27. What lessons can I draw from my experiences, if called upon to mediate again? Firstly, one will need to have a good grasp of the story, the whole story that ended up in the dispute. Depending on who claims to be the aggrieved party, he or she only has to be asked: “Can you tell me what happened from the beginning?” That will help determine how it all began. The mediator needs to know what information he has and what he doesn’t have. Thus, to understand the underlying interest of a disputing party, it is often useful to let them go on telling their story even if you think that it is unnecessarily detailed.
28. Another useful tool which may promote settlement is getting parties to realize the impact of an unresolved dispute. I have illustrated this in the case of the shipping disputes.

## YOUR INSTRUCTIONS
Answer these about the text on mediation lessons:
(a) What question does it suggest asking the party who claims to be aggrieved?
(b) What tool does it say may promote settlement?
(c) In which case does the writer say that tool was illustrated?

## EXTRACTED ENTRIES
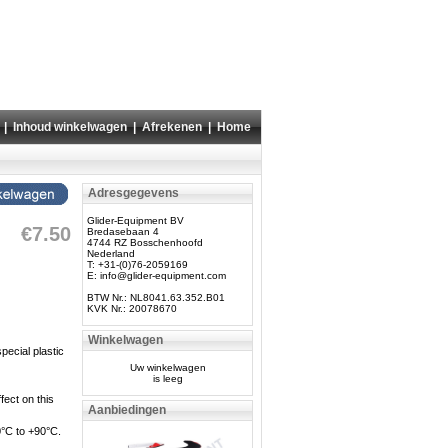
|
Inhoud winkelwagen
|
Afrekenen
|
Home
Adresgegevens
Glider-Equipment BV
€7.50
Bredasebaan 4
4744 RZ Bosschenhoofd
Nederland
T: +31-(0)76-2059169
E:
info@glider-equipment.com
BTW Nr.: NL8041.63.352.B01
KVK Nr.: 20078670
Winkelwagen
pecial plastic
Uw winkelwagen
is leeg
ect on this
Aanbiedingen
30°C to +90°C.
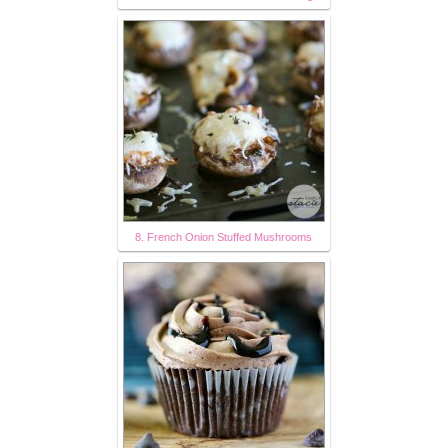
8. French Onion Stuffed Mushrooms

## TASK SOLUTION
(a) "Can you tell me what happened from the beginning?"
(b) Getting parties to realize the impact of an unresolved dispute.
(c) The shipping disputes.